Leia também | Confira mais histórias da música na coluna Discografia, de Marcos Sampaio

Em textos diretos e sem preocupação poética, como o "2 de junho" de Adriana Calcanhotto, ou no texto metonímico de "Calabouço", homenagem de Sérgio Ricardo a Édson Luiz, e até no conselho sóbrio de "Menino", a arte cresce quando mostra que pode ser relevante para a sociedade.

Novos singles

Caio Castelo lançou o clipe de "Berro", primeiro single do seu quarto disco "Ir reconhecível". No vídeo, ele contracena com a esposa Camila Lima. A composição é de Clau Aniz. Entre closes, insinuações, intimidades e muitas cores, a direção do vídeo é de Allan Diniz.

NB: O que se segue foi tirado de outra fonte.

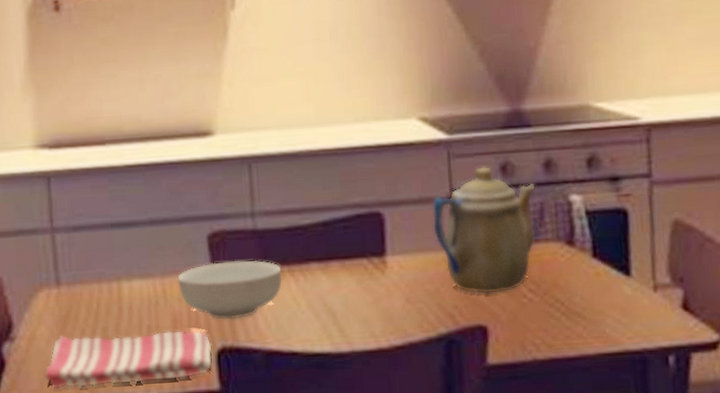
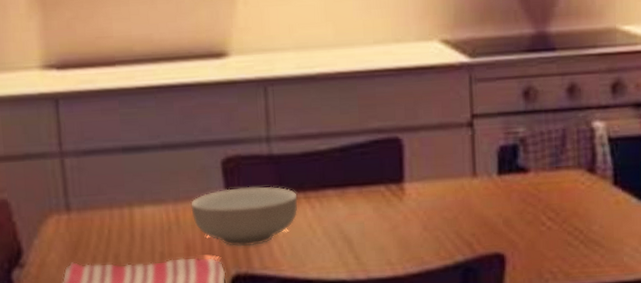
teapot: present [432,166,536,294] -> none [452,90,558,222]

Lorena Nunes lançou esta semana o clipe de "Calma", música de Mateus Fazeno Rock. A faixa integra o repertório do disco "La mar", que Lorena divide com os multiinstrumentistas Cláudio Mendes e Igor Caracas. O álbum está previsto pra ser lançado em outubro deste ano.

Lançada no disco de estreia de Djavan, "Maçã do rosto" está no repertório do novo disco de Elba Ramalho, "Eu e Vocês". Produzido pelo filho da cantora, Luã Yvys, o álbum foi concebido durante a quarentena e conta com outras participações familiares. O segundo single, "Ainda tenho asas", lançado esta semana, é uma parceria de Elba com Luã.

Parte do projeto "Ao vivo no Rio", Ricardo Bacelar lançou esta semana o clipe do single "Nada será como antes". Parceria de Milton Nascimento com Ronaldo Bastos, a nova versão ganhou dueto de Ricardo com a cantora e pianista carioca Délia Fischer.

O músico cearense Xavier lançou esta semana a mixtape "Mormaço", que divide com pernambucanos Arthur Dossa e Arquétipo Rafa. Arquitetado desde 2016, o projeto foi apresentado no programa Zona de Criação, do Porto Dragão, com cada uma das quatro faixas ganhando uma releitura visual do artista Uirá dos Reis.